C'est en ce sens que s'est prononcée la cour d'appel de Chambéry dans un arrêt rendu le 31 mars 2022. En l’espèce, une femme avait été victime d'un accident, en chutant dans un trou d'un mètre de profondeur, dont la présence était due à des travaux de voirie et réseaux divers.

Après qu’il ait été relevé que le trou, chose inerte, qui occupait une position anormale, devait être considéré comme la chose dommageable au sens des dispositions de l'article 1384, alinéa 1er ancien du Code civil, relatif à la responsabilité du fait des choses, la question s’est notamment posée de la détermination de l’entreprise responsable alors qu’il existait plusieurs intervenants sur ce chantier. En effet, les travaux litigieux avaient été réalisés dans le cadre d'un contrat conclu entre la SA Orange et la SAS Eiffage Telecom Sud-Est qui avait sous-traité la partie génie civil des travaux à la SAS Eiffage Energie Rhône-Alpes et la partie câblage à la SARL PCE Services.

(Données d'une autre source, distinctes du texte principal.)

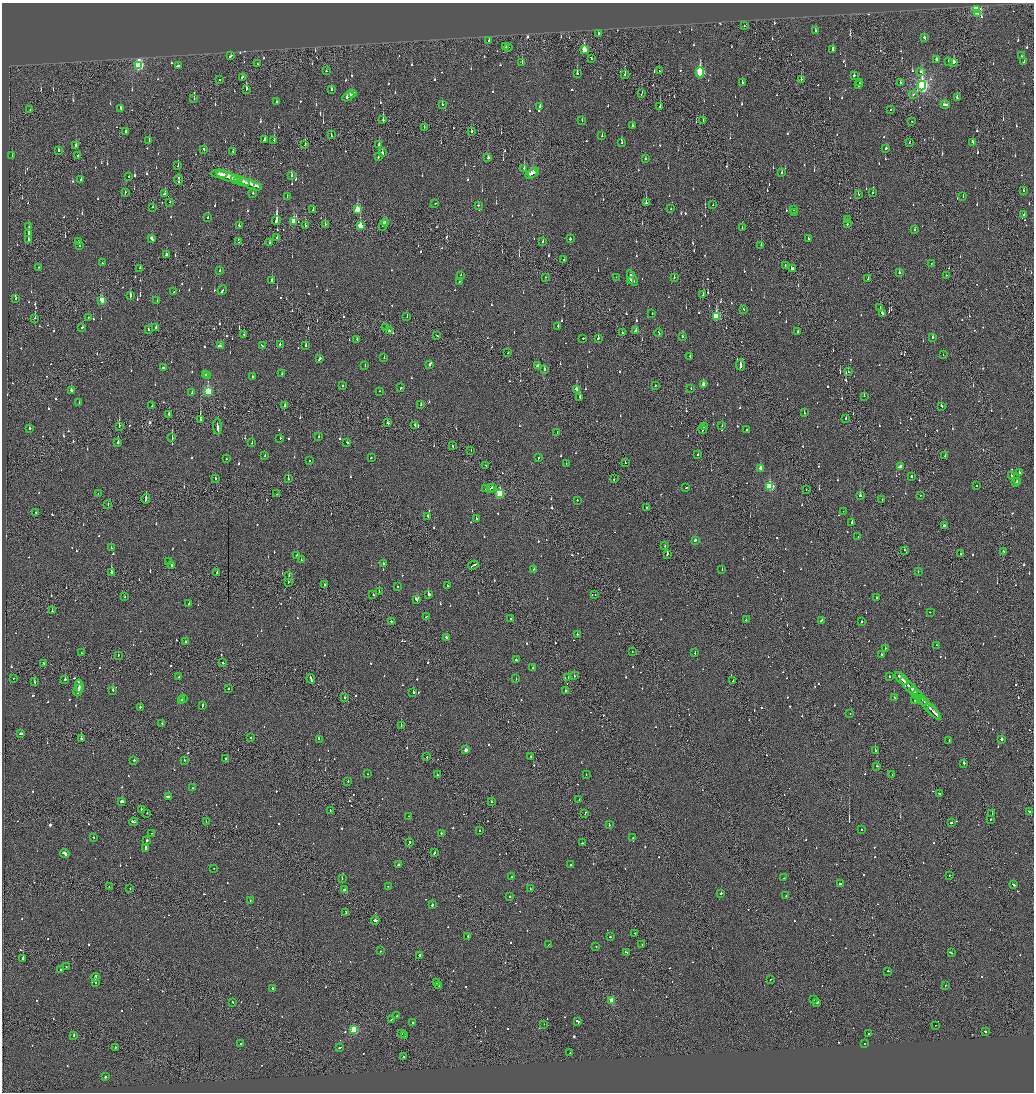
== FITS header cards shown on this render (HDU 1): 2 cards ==
NAXIS1  =                 2064
NAXIS2  =                 2180

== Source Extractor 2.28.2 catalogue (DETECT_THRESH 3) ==
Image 2064 x 2180 px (HDU 1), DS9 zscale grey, zoomed out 1/2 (1 PNG px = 2 x 2 image px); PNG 1036 x 1094 px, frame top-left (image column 1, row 2179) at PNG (2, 3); each listed source drawn as its Kron ellipse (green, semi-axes under 4 px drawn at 4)
Background -0.12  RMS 0.072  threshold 0.216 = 3 sigma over >= 5 px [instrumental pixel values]
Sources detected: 1337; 79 cannot appear on this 1/2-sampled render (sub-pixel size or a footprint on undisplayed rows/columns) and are neither listed nor drawn; of the other 1258, the 500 brightest by FLUX_AUTO listed and drawn (758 fainter detections omitted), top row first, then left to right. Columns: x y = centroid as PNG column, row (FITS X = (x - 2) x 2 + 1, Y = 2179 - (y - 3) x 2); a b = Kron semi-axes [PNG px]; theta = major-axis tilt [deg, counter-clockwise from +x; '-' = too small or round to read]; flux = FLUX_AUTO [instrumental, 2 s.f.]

La cour d’appel de Chambéry rappelle qu’il est constant en jurisprudence que le gardien de la chose se définit comme celui qui dispose des pouvoirs de contrôle d'usage et de direction de la chose dommageable. Il est tout aussi constant que la garde est alternative et non cumulative.

En l'espèce la cour relève que :

  • la société Orange, maître de l'ouvrage, avait confié les travaux à la société Fiffage Energie Systèmes Telecom Sud-Est (qualifié d'entrepreneur) lui transférant ainsi la garde des chantiers à venir comme le stipulait d'ailleurs l'article 7.7 de la convention, selon lequel l'organisation et le financement des Prestations et Travaux était de la pleine responsabilité de l'entrepreneur qui devrait respecter les règles de l'art ;
  • la société Eiffage Energie Systèmes Telecom Sud-Est avait, à son tour, confié à la société Eiffage Energie Systèmes - Infra Rhône-Alpes et à la SARL PCE Services la réalisation des travaux par des contrats de sous-traitance selon lesquels le sous-traitant était seul responsable des accidents ou dommages résultant de l'exécution de ses travaux ou du fait de ses agents ou personnels tant envers l'entrepreneur principal qu'envers les tiers (article 2-3 in fine, pièces société Orange n°2 et 3) ;
  • au moment de l'accident, seule la SARL PCE Services, chargée du câblage, était présente et travaillait sur le chantier litigieux comme cela résultait de deux témoignages qui précisaient que les ouvriers tiraient des câbles et installaient la fibre, ainsi que des déclarations de la société elle-même ;
  • selon les témoignages c’étaient les ouvriers présents qui avaient « ouvert les regards » ou encore « enlevé les plaques métalliques » créant ainsi le trou dans lequel la victime est tombée ;
  • la SARL PCE Services reconnaissait elle-même dans un courrier adressé à une compagnie d'assurance et daté du 15 janvier 2015 que les éléments de sécurité qu'elle imposait à ses employés pour protéger les « chambres » étaient une planche rouge recouvrant le trou, des cônes de protection aux quatre coins et un parc de protection garde-fou ; elle affirmait dans le même courrier que « tous les éléments de sécurité étaient installés » ;
  • si les témoins de l'accident évoquaient la présence de petits cônes autour du trou et la victime mentionnait la présence d'une planche rouge, aucun ne disait que des garde-fous étaient en place ; au contraire, les deux témoins précisent avoir vu que l'installation était dangereuse et disaient l'avoir signalé aux ouvriers qui n'avaient pas donné suite à leurs avertissements.

Selon les conseillers d’appel de Chambéry, il résultait de l'ensemble de ce qui précède que seule la SARL PCE Services avait, au moment de l'accident, la garde du chantier litigieux, chantier qu'elle avait insuffisamment sécurisé. À ce titre c'est vainement que la société QBE Europe SA/NV invoquait l'article 11 des dispositions du contrat de sous-traitance. En effet cette clause ne concernait que le partage des dépenses entre l'entrepreneur et le sous-traitant et uniquement s'agissant de postes qui n'étaient pas en lien avec l'accident et concernaient, par exemple, les bureaux de chantier et leurs fluides ou encore l'éclairage, le chauffage ou la surveillance des locaux communs.